LTCM was staffed with the best minds in the country, including two Nobel laureates and several Harvard finance professors and MIT mathematicians and physicists -- all of whom developed and ran the computer models that were supposedly fail-safe but failed to account for the fact that markets aren't always rational because they are influenced by emotions, herd instincts, and black-swan events.

In 1994, as an example of the incestuous relationships between Wall Street and the Federal Reserve, LTCM hired David W. Mullins, vice chairman of the Federal Reserve and second in command to Alan Greenspan. Four years later, right before LTCM's fall, Greenspan would testify before the House Banking Committee that hedge funds didn't need to be regulated because they "are strongly regulated by those who lend them money."

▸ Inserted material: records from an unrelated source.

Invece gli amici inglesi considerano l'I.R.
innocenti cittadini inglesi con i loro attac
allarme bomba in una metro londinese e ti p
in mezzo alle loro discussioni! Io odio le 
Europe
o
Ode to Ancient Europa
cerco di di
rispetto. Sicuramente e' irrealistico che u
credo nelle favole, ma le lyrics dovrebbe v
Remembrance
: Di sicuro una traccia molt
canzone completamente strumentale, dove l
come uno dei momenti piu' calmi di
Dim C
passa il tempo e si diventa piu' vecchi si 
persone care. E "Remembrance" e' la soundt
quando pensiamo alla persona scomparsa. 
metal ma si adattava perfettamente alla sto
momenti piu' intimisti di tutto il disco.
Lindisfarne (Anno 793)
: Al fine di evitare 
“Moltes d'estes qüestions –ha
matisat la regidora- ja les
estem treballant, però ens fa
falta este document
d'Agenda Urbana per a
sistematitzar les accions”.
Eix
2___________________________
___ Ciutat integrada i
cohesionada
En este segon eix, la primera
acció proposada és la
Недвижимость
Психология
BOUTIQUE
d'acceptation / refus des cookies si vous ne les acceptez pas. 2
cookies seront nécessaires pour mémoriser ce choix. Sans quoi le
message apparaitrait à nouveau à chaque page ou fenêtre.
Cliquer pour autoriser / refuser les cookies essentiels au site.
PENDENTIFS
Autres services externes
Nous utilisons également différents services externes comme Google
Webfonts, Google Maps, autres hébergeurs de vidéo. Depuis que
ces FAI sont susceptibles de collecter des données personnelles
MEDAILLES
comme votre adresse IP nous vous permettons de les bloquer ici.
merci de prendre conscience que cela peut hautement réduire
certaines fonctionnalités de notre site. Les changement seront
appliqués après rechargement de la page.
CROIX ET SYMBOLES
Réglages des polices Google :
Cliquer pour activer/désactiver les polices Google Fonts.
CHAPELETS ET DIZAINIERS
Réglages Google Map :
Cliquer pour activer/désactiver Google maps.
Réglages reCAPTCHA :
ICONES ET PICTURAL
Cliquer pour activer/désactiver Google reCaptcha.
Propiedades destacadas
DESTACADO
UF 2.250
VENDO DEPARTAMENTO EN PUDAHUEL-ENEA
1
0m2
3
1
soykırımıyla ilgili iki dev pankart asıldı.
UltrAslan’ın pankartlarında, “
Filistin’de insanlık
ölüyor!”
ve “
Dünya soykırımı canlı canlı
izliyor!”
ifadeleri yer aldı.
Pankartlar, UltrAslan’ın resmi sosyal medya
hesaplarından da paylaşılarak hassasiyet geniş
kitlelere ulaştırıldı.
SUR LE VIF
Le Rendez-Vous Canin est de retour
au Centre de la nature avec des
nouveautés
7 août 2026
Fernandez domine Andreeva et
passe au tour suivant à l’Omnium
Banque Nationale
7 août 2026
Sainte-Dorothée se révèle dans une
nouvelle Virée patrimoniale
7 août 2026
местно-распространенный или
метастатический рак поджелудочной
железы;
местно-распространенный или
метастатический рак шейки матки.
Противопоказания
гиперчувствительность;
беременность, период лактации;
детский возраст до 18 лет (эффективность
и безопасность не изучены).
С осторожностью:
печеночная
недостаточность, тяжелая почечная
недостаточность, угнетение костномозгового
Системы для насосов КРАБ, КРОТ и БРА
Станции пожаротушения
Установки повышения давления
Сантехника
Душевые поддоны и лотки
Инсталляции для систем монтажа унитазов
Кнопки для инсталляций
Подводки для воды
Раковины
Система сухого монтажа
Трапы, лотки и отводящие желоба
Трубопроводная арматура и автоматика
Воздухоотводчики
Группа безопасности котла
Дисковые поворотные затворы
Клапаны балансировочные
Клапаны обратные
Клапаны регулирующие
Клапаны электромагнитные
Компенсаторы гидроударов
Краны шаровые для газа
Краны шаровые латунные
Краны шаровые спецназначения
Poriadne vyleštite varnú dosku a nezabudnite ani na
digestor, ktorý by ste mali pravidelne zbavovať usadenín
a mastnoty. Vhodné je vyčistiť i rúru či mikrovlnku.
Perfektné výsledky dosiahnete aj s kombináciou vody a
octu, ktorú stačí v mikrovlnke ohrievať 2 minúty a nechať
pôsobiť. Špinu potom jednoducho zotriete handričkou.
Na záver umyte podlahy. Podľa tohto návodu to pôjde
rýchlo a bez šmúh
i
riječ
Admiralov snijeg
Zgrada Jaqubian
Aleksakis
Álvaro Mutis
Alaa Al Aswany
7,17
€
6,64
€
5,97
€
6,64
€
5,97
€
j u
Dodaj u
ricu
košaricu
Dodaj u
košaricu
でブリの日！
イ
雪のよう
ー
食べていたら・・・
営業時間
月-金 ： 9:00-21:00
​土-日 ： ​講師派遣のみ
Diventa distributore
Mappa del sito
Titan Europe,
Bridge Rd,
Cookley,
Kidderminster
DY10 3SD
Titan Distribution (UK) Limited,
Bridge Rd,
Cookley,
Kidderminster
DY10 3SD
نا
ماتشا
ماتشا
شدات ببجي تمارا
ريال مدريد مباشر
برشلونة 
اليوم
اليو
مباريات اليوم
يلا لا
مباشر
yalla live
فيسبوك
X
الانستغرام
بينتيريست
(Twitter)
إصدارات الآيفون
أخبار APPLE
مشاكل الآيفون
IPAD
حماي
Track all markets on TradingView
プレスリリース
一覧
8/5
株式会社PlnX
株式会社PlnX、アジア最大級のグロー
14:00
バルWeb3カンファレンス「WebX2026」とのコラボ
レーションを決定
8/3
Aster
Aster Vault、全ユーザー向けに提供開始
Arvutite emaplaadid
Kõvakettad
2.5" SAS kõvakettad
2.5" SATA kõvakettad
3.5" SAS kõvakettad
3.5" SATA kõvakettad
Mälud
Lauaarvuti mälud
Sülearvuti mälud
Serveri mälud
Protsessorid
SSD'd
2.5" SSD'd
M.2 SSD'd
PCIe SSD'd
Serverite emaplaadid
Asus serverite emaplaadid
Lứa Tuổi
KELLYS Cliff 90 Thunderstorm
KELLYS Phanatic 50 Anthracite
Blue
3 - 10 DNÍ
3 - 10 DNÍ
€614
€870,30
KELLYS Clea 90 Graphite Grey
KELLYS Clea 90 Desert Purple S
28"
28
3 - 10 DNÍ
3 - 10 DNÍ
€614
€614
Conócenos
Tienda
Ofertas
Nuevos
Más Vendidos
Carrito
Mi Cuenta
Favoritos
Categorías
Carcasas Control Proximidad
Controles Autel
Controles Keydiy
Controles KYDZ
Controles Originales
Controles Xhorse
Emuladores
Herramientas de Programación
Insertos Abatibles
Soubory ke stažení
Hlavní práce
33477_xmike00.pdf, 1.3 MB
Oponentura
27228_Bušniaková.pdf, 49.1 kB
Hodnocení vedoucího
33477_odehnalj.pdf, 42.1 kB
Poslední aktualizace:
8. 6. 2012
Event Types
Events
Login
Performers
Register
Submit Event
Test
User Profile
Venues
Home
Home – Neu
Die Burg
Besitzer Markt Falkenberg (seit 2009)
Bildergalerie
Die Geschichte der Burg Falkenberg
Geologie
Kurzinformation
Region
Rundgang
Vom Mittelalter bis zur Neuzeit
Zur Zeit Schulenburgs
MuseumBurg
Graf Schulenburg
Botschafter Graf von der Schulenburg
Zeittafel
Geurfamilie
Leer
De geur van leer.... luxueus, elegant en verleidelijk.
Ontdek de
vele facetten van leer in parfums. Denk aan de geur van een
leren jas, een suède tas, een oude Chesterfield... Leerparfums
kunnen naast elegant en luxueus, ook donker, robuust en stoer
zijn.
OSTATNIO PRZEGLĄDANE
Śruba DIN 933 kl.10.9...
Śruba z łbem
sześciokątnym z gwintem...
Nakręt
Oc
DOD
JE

In spite of their intelligence, Greenspan and other believers in free markets failed to understand that trading in money is not like the buying and selling of goods and services. That's because the government has a monopoly over money and, through its central bank, can arbitrarily change the quantity of money and its value, especially with the demise of the gold standard. As long as fiat money is not just a medium of exchange but is also a commodity to be traded by speculators, the dealers in money need to be regulated. But even then, this is not a game that should be played by the average investor, for, as we have seen, the regulators are as unprincipled as those they regulate.